------ RECORDED INFORMATION ------

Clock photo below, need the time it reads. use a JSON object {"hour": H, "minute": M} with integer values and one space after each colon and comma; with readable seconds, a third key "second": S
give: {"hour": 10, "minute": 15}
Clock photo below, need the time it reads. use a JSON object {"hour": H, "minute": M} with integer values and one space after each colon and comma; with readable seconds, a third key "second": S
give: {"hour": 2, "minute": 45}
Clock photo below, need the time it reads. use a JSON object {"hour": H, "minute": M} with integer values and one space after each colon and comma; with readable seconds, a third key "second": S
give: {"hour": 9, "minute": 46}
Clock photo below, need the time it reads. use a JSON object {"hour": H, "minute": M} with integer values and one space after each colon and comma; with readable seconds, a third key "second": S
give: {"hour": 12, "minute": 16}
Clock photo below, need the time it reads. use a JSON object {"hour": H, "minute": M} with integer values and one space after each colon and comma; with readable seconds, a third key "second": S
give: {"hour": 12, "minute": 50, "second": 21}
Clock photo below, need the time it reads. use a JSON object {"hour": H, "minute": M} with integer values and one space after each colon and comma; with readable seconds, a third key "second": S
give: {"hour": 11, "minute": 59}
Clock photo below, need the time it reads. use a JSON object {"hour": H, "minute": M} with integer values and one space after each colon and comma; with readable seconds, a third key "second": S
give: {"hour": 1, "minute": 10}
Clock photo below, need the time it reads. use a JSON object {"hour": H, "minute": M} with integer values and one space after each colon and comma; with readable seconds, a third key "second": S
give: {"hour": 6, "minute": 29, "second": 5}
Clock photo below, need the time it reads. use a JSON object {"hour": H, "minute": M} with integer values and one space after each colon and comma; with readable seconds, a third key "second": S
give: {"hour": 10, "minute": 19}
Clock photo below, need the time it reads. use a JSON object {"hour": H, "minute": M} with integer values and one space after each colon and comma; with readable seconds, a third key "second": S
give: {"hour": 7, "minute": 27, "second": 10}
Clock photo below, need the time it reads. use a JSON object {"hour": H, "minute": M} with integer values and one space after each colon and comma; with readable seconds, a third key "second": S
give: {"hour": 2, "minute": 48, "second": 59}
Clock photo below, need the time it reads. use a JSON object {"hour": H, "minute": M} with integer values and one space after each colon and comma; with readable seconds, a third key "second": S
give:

------

EXERCISE PROMPT: Pull out every line above that contains the string "give", copying each one in full.

RESULT OF THE EXERCISE:
give: {"hour": 10, "minute": 15}
give: {"hour": 2, "minute": 45}
give: {"hour": 9, "minute": 46}
give: {"hour": 12, "minute": 16}
give: {"hour": 12, "minute": 50, "second": 21}
give: {"hour": 11, "minute": 59}
give: {"hour": 1, "minute": 10}
give: {"hour": 6, "minute": 29, "second": 5}
give: {"hour": 10, "minute": 19}
give: {"hour": 7, "minute": 27, "second": 10}
give: {"hour": 2, "minute": 48, "second": 59}
give:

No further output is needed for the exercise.